La glacerie St-Gobain-St-Roch de Franière a fermé ses portes dans les années 1990. Le site a été racheté par Stéphan Jourdain qui, après avoir effectué certains travaux de démolition et d’aménagement , l’a revendu à une société qui a connu différents noms : Franière-Industries, Lora Industries, Antholux, Solifo, Polisimmo, Jardins de Franière.

Le 10 mai 2001, le site a connu un grave incendie qui a ravagé la moitié des hangars.

Le site avant l’incendie de 2001 – Source photos 1&2 : WalOnMap

L’ensemble du site est inscrit dans le plan de secteur en zone d’activité industrielle.(zone mauve au sud de la voie de chemin de fer)

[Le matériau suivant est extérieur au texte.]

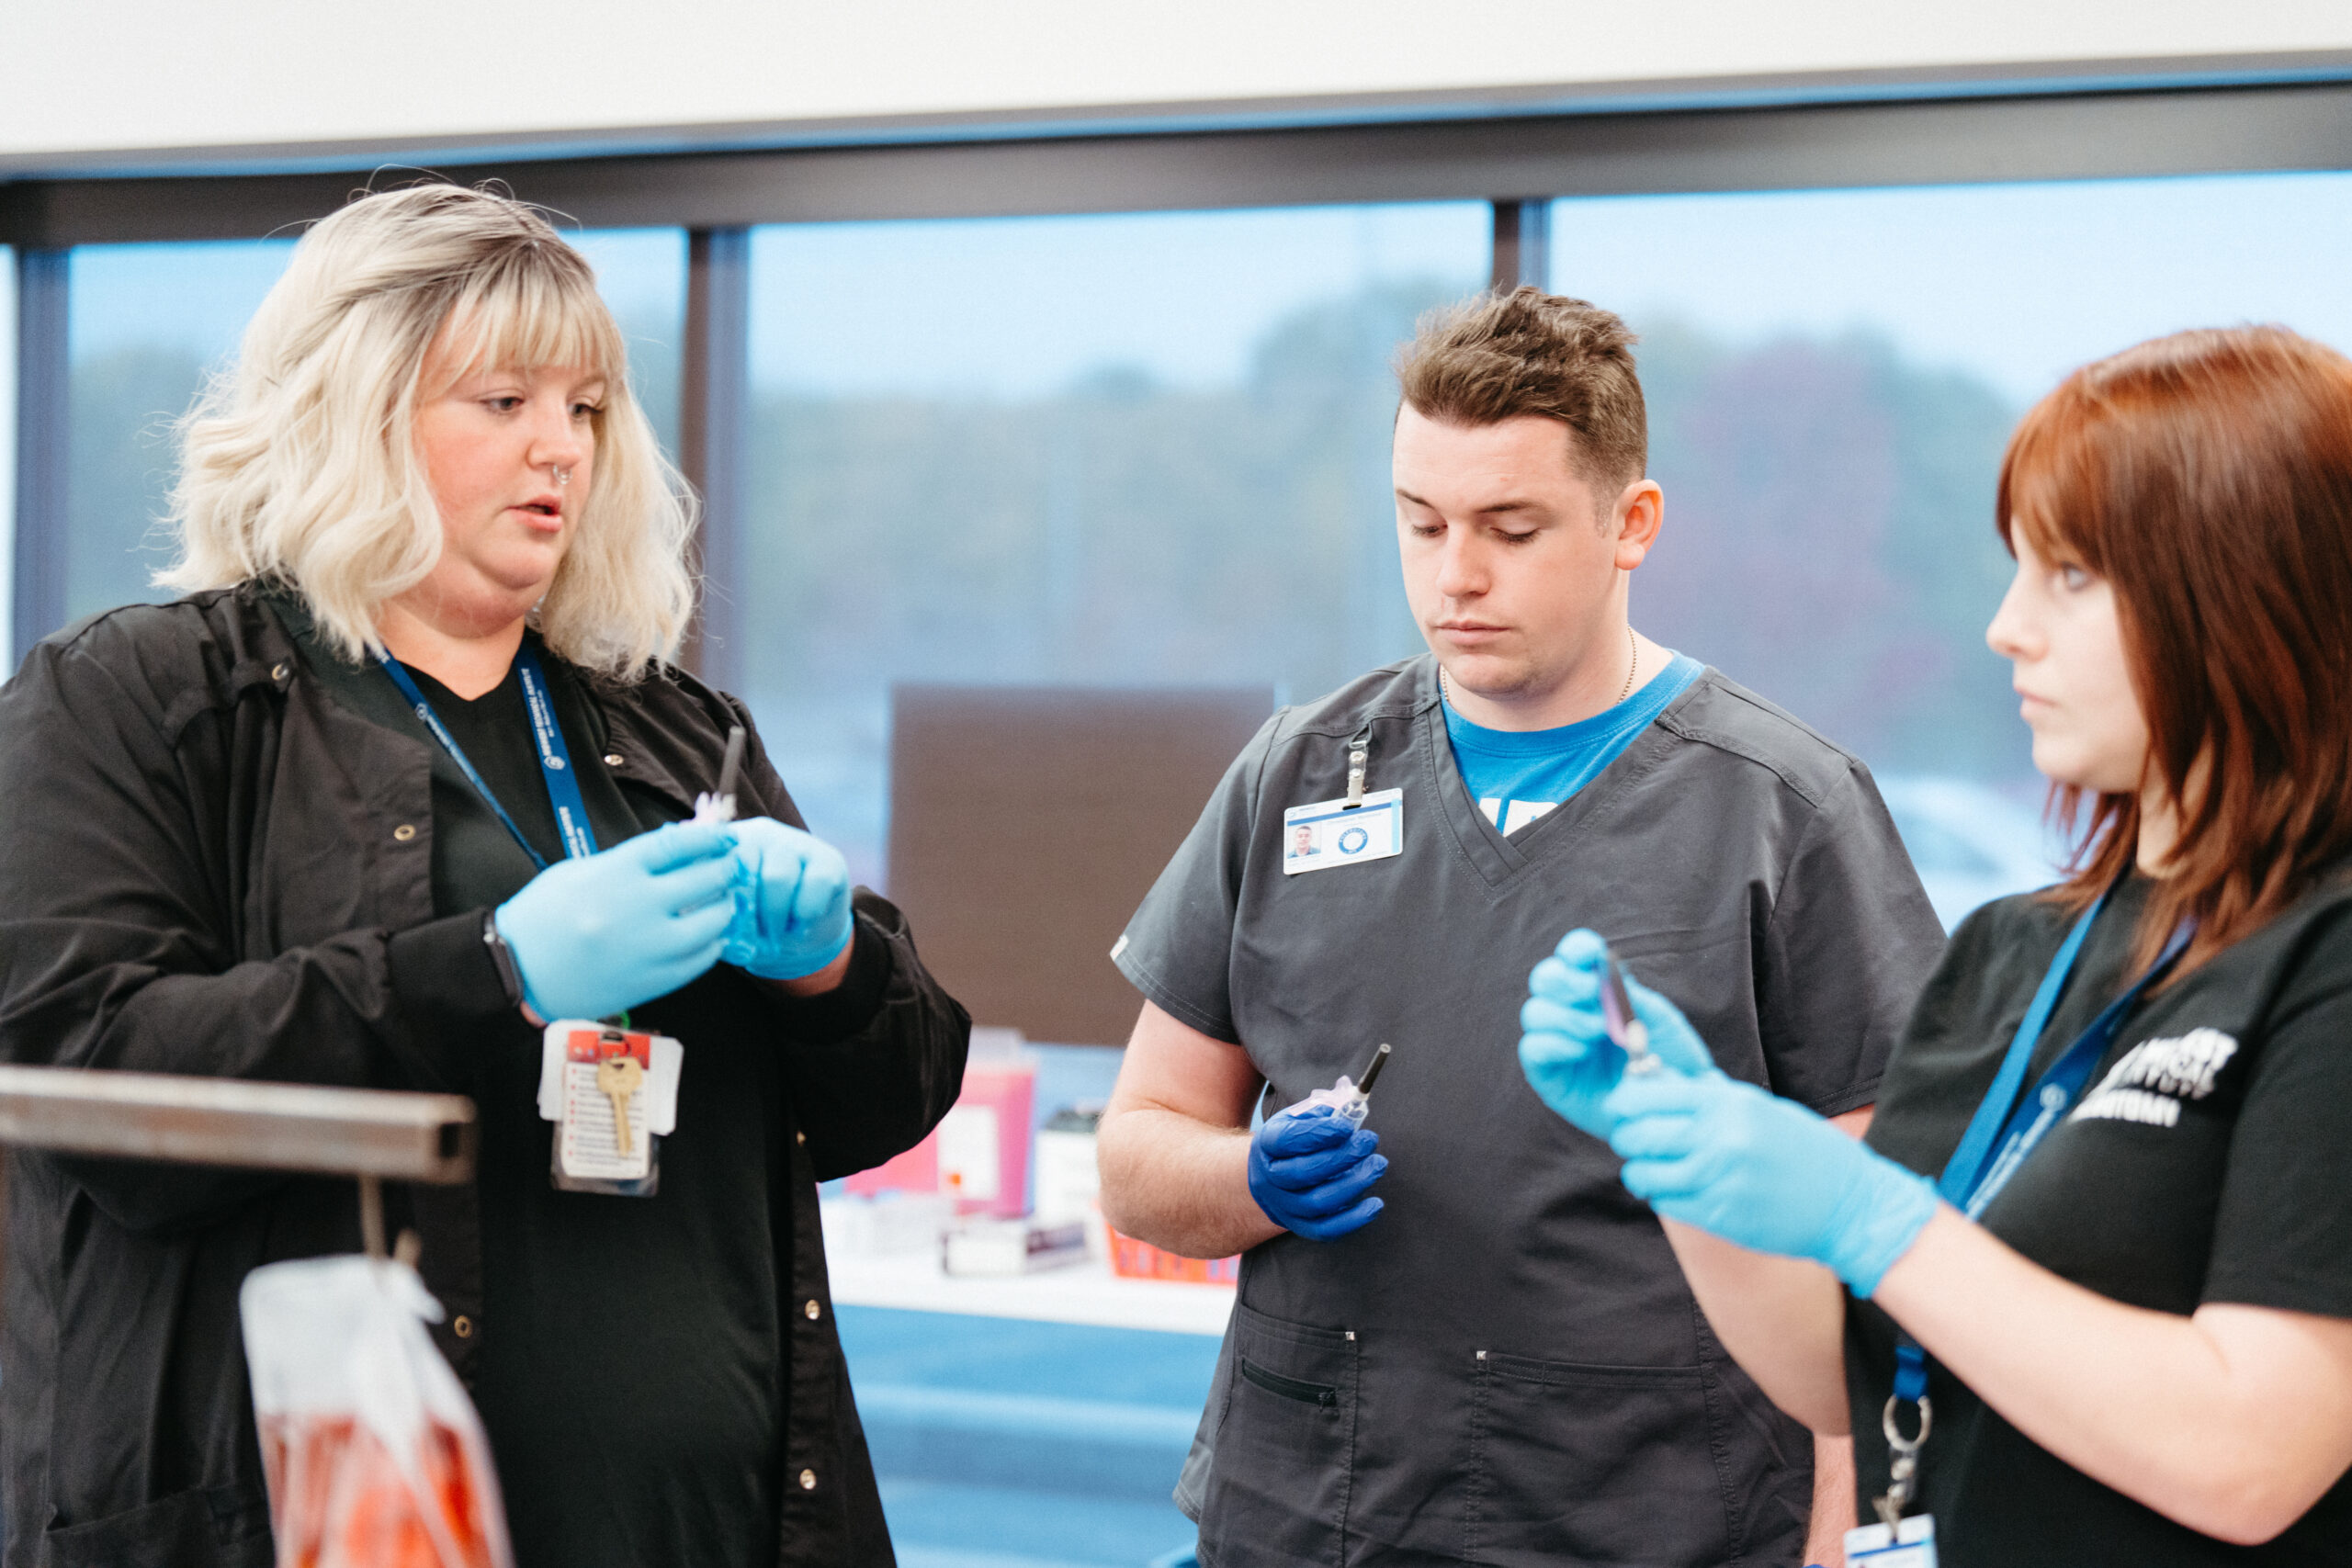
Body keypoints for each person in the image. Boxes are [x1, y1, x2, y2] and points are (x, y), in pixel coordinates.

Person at [0, 184, 969, 1568]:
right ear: (351, 410)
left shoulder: (672, 726)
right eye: (502, 402)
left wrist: (835, 970)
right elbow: (92, 1086)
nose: (559, 451)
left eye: (583, 409)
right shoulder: (136, 699)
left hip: (712, 1524)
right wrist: (494, 975)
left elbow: (885, 1102)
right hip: (315, 1522)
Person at [1096, 288, 1946, 1568]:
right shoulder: (1298, 775)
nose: (1457, 575)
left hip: (1648, 1520)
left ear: (1631, 524)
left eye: (1511, 527)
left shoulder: (1785, 812)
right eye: (1422, 522)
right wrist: (1249, 1180)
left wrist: (1850, 1547)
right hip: (1312, 1512)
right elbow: (1139, 1154)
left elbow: (1892, 1263)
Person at [1524, 325, 2352, 1564]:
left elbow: (2252, 1454)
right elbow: (1842, 1373)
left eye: (2070, 576)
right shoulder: (2014, 954)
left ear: (2242, 593)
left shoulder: (2323, 959)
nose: (2008, 630)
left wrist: (1871, 1218)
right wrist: (1685, 1162)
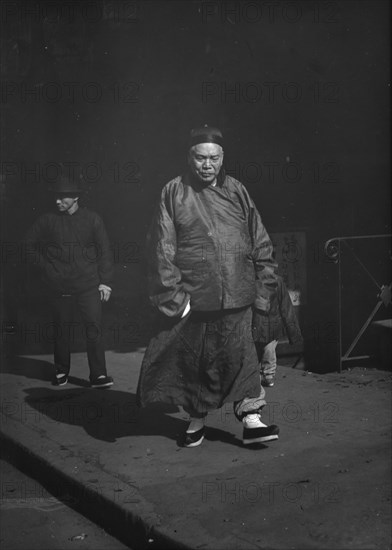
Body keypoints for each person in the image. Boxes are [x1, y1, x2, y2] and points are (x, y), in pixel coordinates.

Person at [137, 125, 280, 447]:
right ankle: (196, 418)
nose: (207, 165)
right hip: (195, 297)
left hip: (239, 293)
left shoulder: (236, 190)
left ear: (222, 158)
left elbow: (260, 241)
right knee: (198, 363)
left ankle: (252, 418)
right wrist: (175, 297)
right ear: (189, 158)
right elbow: (161, 248)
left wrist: (262, 289)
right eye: (200, 158)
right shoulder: (173, 192)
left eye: (213, 158)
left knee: (242, 358)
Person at [24, 175, 114, 388]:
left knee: (93, 329)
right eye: (56, 197)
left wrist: (106, 282)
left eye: (62, 198)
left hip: (89, 285)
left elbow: (105, 251)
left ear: (75, 197)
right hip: (59, 286)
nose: (57, 202)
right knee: (61, 330)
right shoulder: (47, 220)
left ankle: (98, 375)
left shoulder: (92, 219)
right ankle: (61, 371)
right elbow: (27, 245)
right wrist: (47, 268)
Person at [253, 275, 303, 387]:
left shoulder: (249, 277)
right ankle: (268, 376)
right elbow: (286, 308)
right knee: (269, 351)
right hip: (272, 325)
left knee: (257, 352)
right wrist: (294, 335)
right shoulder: (277, 280)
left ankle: (257, 377)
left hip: (255, 324)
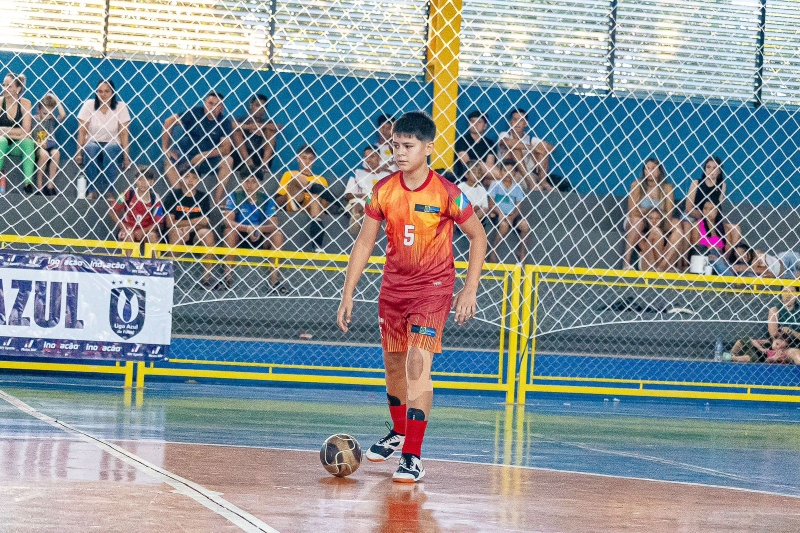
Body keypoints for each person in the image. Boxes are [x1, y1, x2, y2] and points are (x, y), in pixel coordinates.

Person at [337, 111, 487, 483]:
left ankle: (412, 456)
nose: (400, 152)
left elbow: (478, 237)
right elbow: (365, 241)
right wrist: (348, 293)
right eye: (396, 145)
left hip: (433, 289)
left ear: (428, 147)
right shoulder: (383, 190)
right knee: (393, 366)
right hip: (393, 289)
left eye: (408, 145)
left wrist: (469, 289)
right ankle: (399, 429)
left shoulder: (448, 193)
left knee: (417, 364)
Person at [162, 90, 234, 202]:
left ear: (222, 108)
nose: (213, 107)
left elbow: (226, 149)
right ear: (205, 103)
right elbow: (168, 122)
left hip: (207, 159)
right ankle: (182, 198)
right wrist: (166, 148)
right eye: (210, 103)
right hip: (185, 154)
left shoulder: (225, 122)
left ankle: (217, 200)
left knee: (228, 161)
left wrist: (203, 155)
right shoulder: (195, 112)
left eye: (217, 105)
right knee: (168, 161)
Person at [223, 173, 285, 292]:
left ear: (260, 184)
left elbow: (274, 224)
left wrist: (258, 229)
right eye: (246, 181)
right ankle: (227, 278)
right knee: (229, 231)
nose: (249, 185)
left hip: (259, 235)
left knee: (277, 234)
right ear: (241, 182)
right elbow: (228, 221)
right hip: (240, 234)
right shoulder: (234, 196)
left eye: (254, 181)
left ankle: (274, 281)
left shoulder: (266, 199)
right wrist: (247, 228)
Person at [76, 79, 131, 202]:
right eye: (100, 91)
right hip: (92, 142)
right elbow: (82, 131)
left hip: (113, 144)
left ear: (113, 92)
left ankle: (109, 191)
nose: (103, 94)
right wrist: (79, 153)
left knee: (110, 149)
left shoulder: (121, 107)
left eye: (107, 91)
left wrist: (126, 157)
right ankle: (92, 190)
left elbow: (124, 134)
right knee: (90, 148)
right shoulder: (89, 105)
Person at [162, 162, 215, 286]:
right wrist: (194, 221)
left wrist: (189, 228)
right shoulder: (173, 195)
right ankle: (169, 277)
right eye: (187, 177)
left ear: (199, 180)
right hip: (176, 232)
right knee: (175, 232)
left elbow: (205, 222)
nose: (191, 181)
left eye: (194, 177)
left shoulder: (203, 197)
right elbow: (170, 223)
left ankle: (206, 278)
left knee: (207, 233)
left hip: (195, 233)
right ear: (180, 178)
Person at [622, 158, 679, 269]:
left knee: (677, 225)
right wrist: (650, 212)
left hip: (658, 221)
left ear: (659, 171)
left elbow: (669, 214)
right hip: (638, 220)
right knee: (637, 222)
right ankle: (626, 263)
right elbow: (632, 212)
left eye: (653, 168)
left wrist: (650, 213)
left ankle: (664, 265)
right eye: (647, 169)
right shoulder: (637, 185)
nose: (650, 171)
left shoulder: (667, 188)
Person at [276, 144, 335, 252]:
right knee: (296, 178)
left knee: (315, 196)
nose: (307, 162)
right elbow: (278, 201)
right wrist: (291, 189)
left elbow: (326, 206)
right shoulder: (289, 174)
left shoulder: (321, 179)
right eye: (304, 158)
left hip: (314, 206)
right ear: (298, 159)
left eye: (310, 159)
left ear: (314, 160)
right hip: (296, 202)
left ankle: (316, 245)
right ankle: (307, 188)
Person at [681, 156, 740, 249]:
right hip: (694, 216)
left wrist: (711, 218)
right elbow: (688, 208)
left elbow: (718, 209)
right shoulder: (696, 183)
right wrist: (705, 216)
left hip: (711, 219)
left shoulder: (722, 185)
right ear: (704, 169)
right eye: (708, 167)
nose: (711, 170)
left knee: (735, 228)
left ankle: (729, 258)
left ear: (719, 171)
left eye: (714, 168)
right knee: (697, 225)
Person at [111, 167, 164, 255]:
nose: (143, 183)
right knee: (128, 234)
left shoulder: (156, 198)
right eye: (140, 179)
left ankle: (154, 265)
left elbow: (158, 222)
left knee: (153, 236)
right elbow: (112, 211)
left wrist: (143, 231)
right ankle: (129, 264)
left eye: (147, 180)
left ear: (152, 182)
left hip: (146, 231)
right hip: (128, 229)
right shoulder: (126, 193)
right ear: (135, 180)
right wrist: (123, 226)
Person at [498, 108, 554, 190]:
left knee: (542, 149)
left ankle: (543, 181)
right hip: (507, 173)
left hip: (528, 175)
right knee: (515, 148)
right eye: (514, 119)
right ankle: (530, 183)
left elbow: (551, 148)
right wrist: (532, 148)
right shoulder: (504, 134)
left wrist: (538, 155)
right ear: (510, 122)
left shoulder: (530, 139)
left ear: (526, 124)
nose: (517, 122)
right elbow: (507, 142)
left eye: (520, 120)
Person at [486, 161, 531, 264]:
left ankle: (521, 251)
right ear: (501, 172)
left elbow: (518, 206)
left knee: (525, 226)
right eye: (505, 171)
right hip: (497, 214)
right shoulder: (495, 185)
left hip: (512, 215)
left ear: (515, 174)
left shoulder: (517, 188)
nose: (508, 174)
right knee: (504, 225)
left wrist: (512, 216)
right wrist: (501, 214)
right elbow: (491, 205)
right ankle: (493, 250)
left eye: (511, 171)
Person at [0, 72, 35, 194]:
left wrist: (4, 131)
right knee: (1, 141)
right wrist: (16, 133)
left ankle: (28, 184)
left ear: (18, 89)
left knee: (28, 143)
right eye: (4, 85)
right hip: (2, 144)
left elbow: (26, 131)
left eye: (9, 86)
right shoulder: (0, 102)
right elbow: (21, 131)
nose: (4, 88)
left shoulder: (25, 103)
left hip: (17, 145)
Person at [232, 94, 280, 179]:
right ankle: (249, 163)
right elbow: (231, 125)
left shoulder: (266, 122)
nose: (260, 109)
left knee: (271, 131)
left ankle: (264, 164)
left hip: (259, 157)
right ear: (251, 105)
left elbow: (279, 127)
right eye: (257, 105)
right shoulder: (241, 119)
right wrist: (249, 127)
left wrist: (261, 126)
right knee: (237, 131)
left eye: (263, 107)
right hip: (241, 158)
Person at [344, 145, 384, 235]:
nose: (368, 160)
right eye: (366, 157)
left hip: (379, 204)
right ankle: (355, 217)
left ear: (379, 158)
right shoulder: (357, 173)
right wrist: (362, 196)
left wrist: (369, 197)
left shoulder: (386, 176)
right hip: (361, 201)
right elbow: (349, 194)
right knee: (358, 204)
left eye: (372, 156)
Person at [32, 93, 66, 195]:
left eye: (50, 114)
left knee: (56, 153)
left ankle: (50, 185)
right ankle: (39, 186)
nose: (47, 116)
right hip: (36, 147)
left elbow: (63, 114)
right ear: (39, 110)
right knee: (44, 155)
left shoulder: (51, 121)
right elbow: (27, 136)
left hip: (48, 146)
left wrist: (55, 99)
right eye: (45, 113)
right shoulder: (33, 120)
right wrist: (38, 144)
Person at [454, 110, 497, 182]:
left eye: (479, 122)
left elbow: (490, 165)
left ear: (485, 126)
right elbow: (468, 164)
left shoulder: (490, 143)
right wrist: (482, 165)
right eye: (472, 121)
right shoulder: (462, 141)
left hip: (485, 177)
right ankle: (502, 176)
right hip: (466, 178)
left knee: (492, 181)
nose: (475, 124)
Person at [458, 161, 489, 228]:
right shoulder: (461, 187)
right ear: (466, 174)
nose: (477, 175)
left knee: (483, 210)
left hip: (478, 217)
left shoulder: (482, 190)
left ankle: (472, 225)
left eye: (479, 172)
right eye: (474, 172)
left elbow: (485, 207)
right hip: (463, 214)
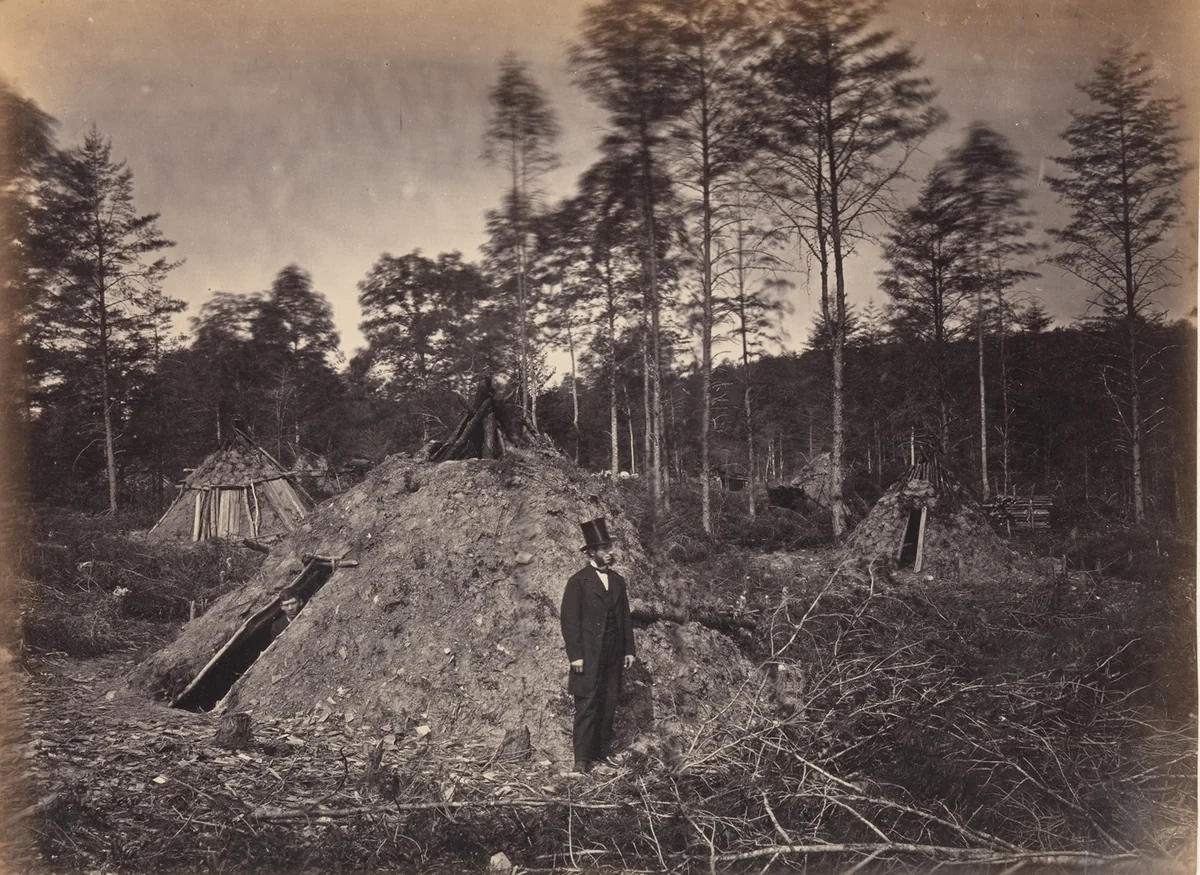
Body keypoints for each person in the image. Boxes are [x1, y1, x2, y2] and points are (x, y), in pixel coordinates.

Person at [560, 517, 636, 775]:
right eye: (604, 549)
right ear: (591, 552)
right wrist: (576, 656)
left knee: (609, 701)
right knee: (587, 702)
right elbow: (569, 621)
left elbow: (625, 617)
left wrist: (628, 650)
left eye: (610, 548)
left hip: (613, 651)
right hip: (589, 655)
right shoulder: (578, 582)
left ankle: (602, 752)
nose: (610, 553)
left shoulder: (617, 581)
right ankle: (582, 759)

Le coin supérieur gauche correspond à la position de la gare de Franière, le coin inférieur droit situe la rue de Floreffe au début de la zone d’habitat. En mauve,, au sud des voies de chemin de fer, on retrouve le périmètre de l’ancienne glacerie avec vers l’est le terril et vers Franière les bâtiments tels qu’ils étaient disposés avant l’incendie.

La SPAQuE (Société Publique pour l’Amélioration de la Qualité de l’Environnement) a procédé, il y a une dizaine d’années, à une analyse minutieuse de l’ensemble du site. Le résumé de ce travail peut être consulté via le lien suivant : http://www.spaque.be/documents/glaceriesstroch.pdf

Le site comporte dans sa direction est vers Floreffe un terril qui a accueilli progressivement les sables de polissage du verre et qui est pollué à l’arsenic. Des drains ont été installés par St-Gobain ainsi qu’un filtre et les eaux de percolation, après passage par ce filtre, sont ensuite dirigées vers un ancien bras de Sambre situé dans la « réserve de Hamtia ».

Une partie du site, située en prolongement du service communal des travaux, a été rachetée par la commune qui y a fait construire récemment un hangar pour abriter le charroi communal. Préalablement, cette partie du site avait été traitée par la SPAQuE afin d’éliminer les pollutions accumulées dans le sol.

Lors de sa réunion du 27 novembre 2017, le conseil communal a approuvé à l’unanimité une convention fixant les modalités de désignation d’un auteur de projet visant la révision du plan de secteur pour ce périmètre.

La partie toujours couverte par des bâtiments garderait ses fonctions actuelles (karting, société Paille-tech qui construit des maisons à isolation en paille) et pourrait accueillir l’une ou l’autre nouvelle activité en lien avec des PME.

La commune de Floreffe est intéressée par l’agrandissement de l’actuel terrain occupé par le service des travaux.


Et la partie ouest située en direction de la partie de la rue de Floreffe dans son tronçon entre le centre culturel et la gare pourrait soit être reconvertie en extension de zone d’habitat (derrière le projet Matexi de construction de logements) ou être réservée à des PME.

Ces changements d’affectation du sol doivent s’appuyer sur une étude des potentialités du site (après réalisation des mesures d’assainissement préconisées par la SPAQuE).

Tout en soutenant l’idée de revoir l’affectation de ce terrain d’une trentaine d’hectare car son affectation en zone industrielle n’est plus souhaitable, le groupe ECOLO a attiré l’attention sur deux points importants :

  • L’accessibilité du site et les questions liées à une augmentation potentielle du trafic. En effet, actuellement, le site ne comporte qu’un seul accès : l’entrée par le karting dans la rue de Floreffe. A l’avenir, il sera nécessaire de créer un nouvel accès.  Ce qui est envisagé via le projet Matexi.
  • L’égouttage : actuellement, une partie de l’égouttage du chemin privé (mais aussi des maisons situées rue de Floreffe près de l’ancien four à chaux) traverse l’ancien site de la glacerie pour rejoindre la Sambre. La réalisation d’un collecteur d’eaux usées reprenant Franière et Soye et les conduisant à la station d’épuration de Floriffoux permet de traiter ces eaux…. À condition qu’elles soient dirigées vers ce collecteur et pas vers la Sambre. Le projet d’extension Matexi le long de la rue de Floreffe entraîne également une augmentation des débits d’eaux usées à traiter.